By Cheryl Fiandaca

BOSTON (CBS) — Boston’s Long Island looks more like Shutter Island these days.

The I-Team headed out to get an exclusive look at the abandoned property that was once used to house homeless people and those recovering from addiction.

“When you’re an addict or alcoholic, the less distraction the better,” said Al Ambrose, a recovery specialist with Hope House. “The space was huge. When I was in detox, I felt safe. The staff cared.”

But in 2014, the island closed.

“We were the health care providers on the island when it closed on October 8th,” said Barry Bock, the Chief Executive Officer with Boston Health Care For The Homeless. “We were ushered off the island. It was wildly disruptive for the people who were staying on the island.”

A year later, the city took down the Long Island Bridge because it was found to be unsafe. Since then, Boston has been battling in court with Quincy over access to rebuild it and reopen the island as a recovery center.

In the meantime, the I-Team found little has been done to keep up the property. In fact, a lot of the buildings were in significant disrepair.
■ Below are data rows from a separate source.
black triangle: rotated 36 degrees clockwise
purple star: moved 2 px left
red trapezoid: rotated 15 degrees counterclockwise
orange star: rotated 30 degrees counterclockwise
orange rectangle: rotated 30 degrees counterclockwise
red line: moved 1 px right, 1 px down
Overgrown shrubs, boarded-up windows, and padlocked doors have it looking like folks left in a hurry.

“They said everyone had to evacuate immediately,” said Bock. “We did it in three hours.”

Left behind was a fire station with the trucks still inside, papers left on desktops, vending machines full of food, and dormitory rooms with cots and residents personal items.

Ambrose says he had good memories of his time there, and tells the I-Team that it is sad that no one is fixing the property.

However, the city recently hired a consultant to inventory the buildings.

Just recently, a YouTuber, Exploring With Josh, posted a video of what it was like inside.

There was a performing arts center, now vandalized with broken windows and water damage. There was also a library with hundreds of books piled up covered in dust and debris, and a chapel with graffiti.

The city tells the I-Team that it is assessing and stabilizing the buildings.

We asked Bock if it would be helpful to have the recovery services on the island.

“I’ve reviewed some of the preliminary plans that the city has. Looking at workforce development, in addition to talking about detox and next levels. Once on the island, different forms of treatment and job training if interested in. I love the plan they’re creating looking to create a dignified and multi-layered campus.”

Those involved with helping people suffering from substance use disorder say with all the work that needs to be done, re-opening the campus is likely several years away. It won’t help solve the immediate crisis at Mass and Cass.

Ambrose believes the money would be best spent on fixing up the abandoned city buildings and the state’s Shattuck Hospital to help people.

Bock says Long Island as a standalone won’t solve the crisis, but believes if the city had been able to open the island several years ago, it could have mitigated what’s going on at Mass and Cass.

The city did not provide a copy of the consultant’s inventory report and also refused the I-Team’s request for an on-camera interview. They tell the I-Team it has budgeted $20 million to stabilize the buildings.

Boston also says it plans to rebuild the bridge despite ongoing legal challenges.

As for using a proposed ferry to access the island, the city says it is not feasible.